Post-Tribune correspondent
Carole Carlson wrote about the legacy of Richard Gordon Hatcher as a civil
rights leader and urban mayor for 20 years beginning in 1968. She interviewed
some of his most faithful supporters, including former adviser Carolyn McCrady
and Dena Holland Neal, daughter of Deputy Mayor Jim Holland, who recalled
passing out lollipops with Hatcher stickers in 1967 on her school bus at age
14. Hatcher instilled Gary’s black
citizens with a sense of pride but could not prevent the city’s economic
decline despite obtaining millions of federal dollars for programs that benefitted
the poor. By setting an example and encouraging others to seek public office at
a time after Martin Luther King’s death when many Black intellectuals were
despairing of the political system, Hatcher was responsible for inspiring many
Black elected officials who emulated his example. I spent over a hundred hours
interviewing Hatcher, my political hero and intellectual mentor. I wanted the final product to be his
autobiography, but, ever a humble man, he preferred it to be guideposts on how
Blacks should proceed in the face of systemic racism, a phrase Hatcher never
used. A devout Christian, unlike me, he
never gave up believing that all souls were redeemable.

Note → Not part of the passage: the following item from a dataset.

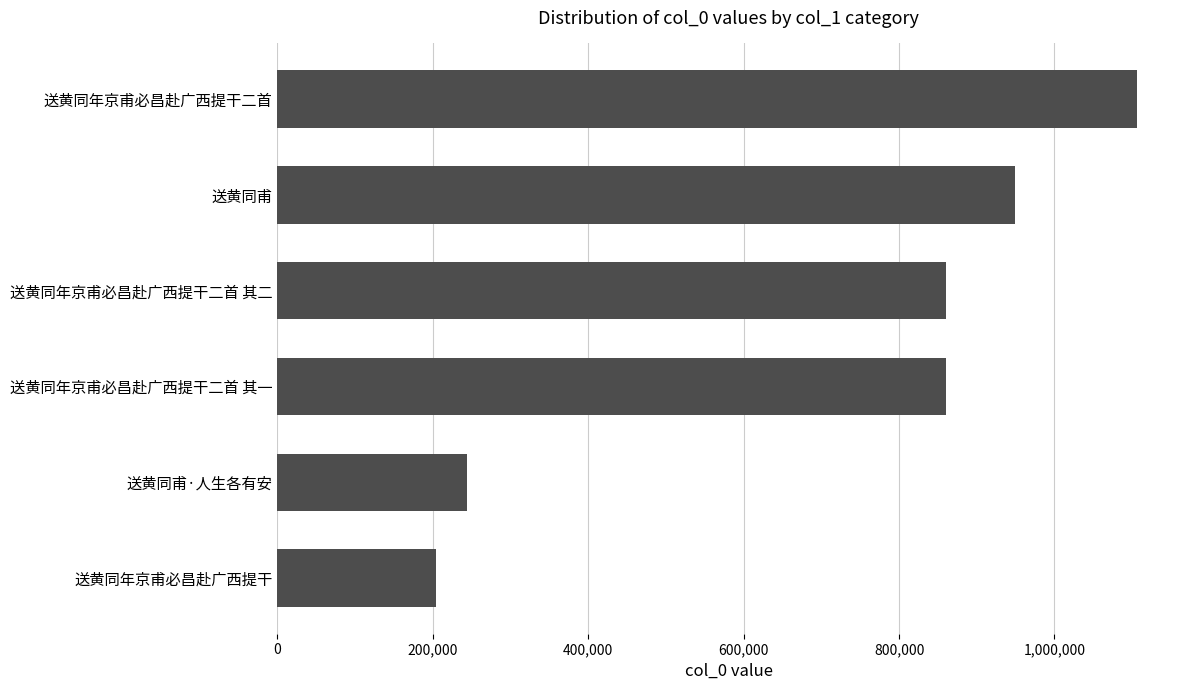

Is it true that the value at 送黄同年京甫必昌赴广西提干 is 204050?

True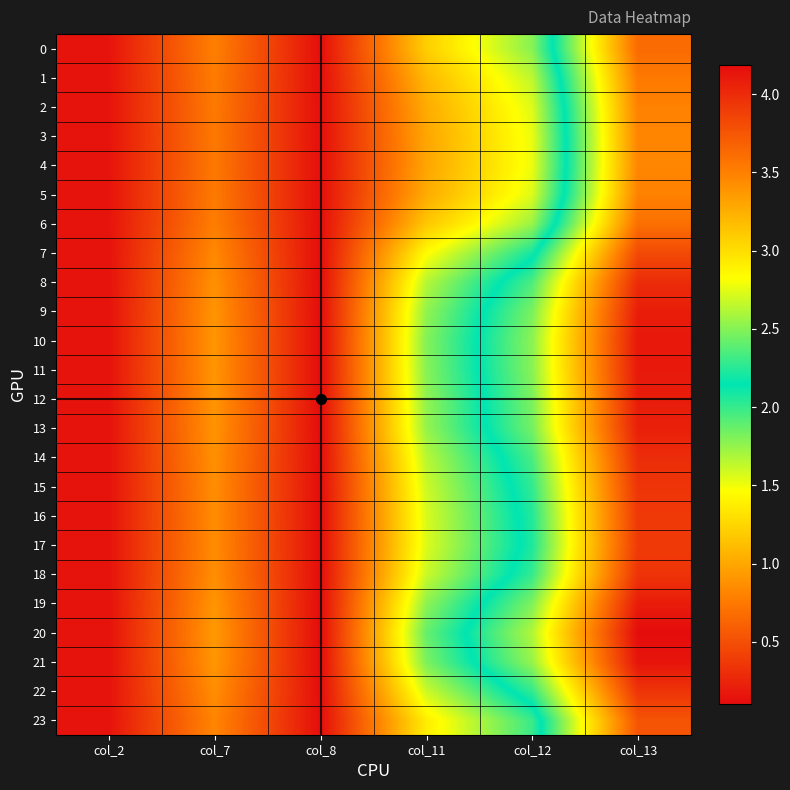

Which series has the widest spread of values?

20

I’ve been binge watching the Showtime series “Homeland.” Discovering that it was about to embark on a
ninth season, I started at the beginning.
When the original storyline didn’t end after 12 episodes, it seemed the
denouement was imminent, but it seems further from the end as I approach the
midway point of season three.
Nonetheless, I love the main characters, CIA agents Carrie (Claire
Danes) and Saul (Mandy Patinkin), and the peripheral one as well. And each
episode features unexpected twists and turns.

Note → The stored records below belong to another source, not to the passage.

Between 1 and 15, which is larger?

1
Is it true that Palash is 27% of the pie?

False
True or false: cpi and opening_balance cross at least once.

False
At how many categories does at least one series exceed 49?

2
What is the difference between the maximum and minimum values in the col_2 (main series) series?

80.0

Former IUN colleague Don Coffin, whose field was economic
history, believes that the current pandemic will be most devastating on
middle-tier colleges. Elite institutions such as Harvard and Yale will have the
prestige and endowment resources to ride the situation out, while affiliates of
public universities and community colleges, in his words, “are about access and
affordability; they’re the Honda Civics of higher ed. There’s always a market
for that.” Four-year schools in
non-metro areas with regional reputations and high tuition, he predicts, may
face widespread closures: they were fragile before the pandemic, often offering
discount rates of 50 percent or more; the pandemic simply removed what little
cushion they had left.” To make matters
worse Trump is threatening to cancel student visas and deny them access to
online courses. Coffin wrote:
These
rules are unconscionable. Students should not be used as hostages to force
colleges to be complicit in accelerating the spread of a pandemic, either to
enhance somebody’s perceived shot at re-election or to satisfy a lust for
racism. It’s wrong. Colleges have to protect their students -- all of their
students -- as best they can. In a pandemic, that’s hard enough already. Now we
have to add “political predators” to the list of dangers. But is in decent
financial shape.
I responded: IUN has been developing quality on-line (distance
education) courses for almost a decade (too much so I’ve argued). On the other hand, wonderful middle-tier
schools like Valparaiso University are suffering, and 45 (I won’t repeat his
name) is making the situation worse by fucking around international students,
the lifeblood of many universities since, in most cases, they pay full tuition.
As the temperature again exceeded 90 degrees, power went out in
Dave’s Portage subdivision and his family spent the night. That evening James won a close Space Base
game, his second in a row. Next morning,
he was trying to adjust his fall VU schedule in the face of one cancellation
and the other class now on-line. I got
my first haircut in four months at Quick Cut.
Longtime barber Anna gave 20-year-old James his first haircut.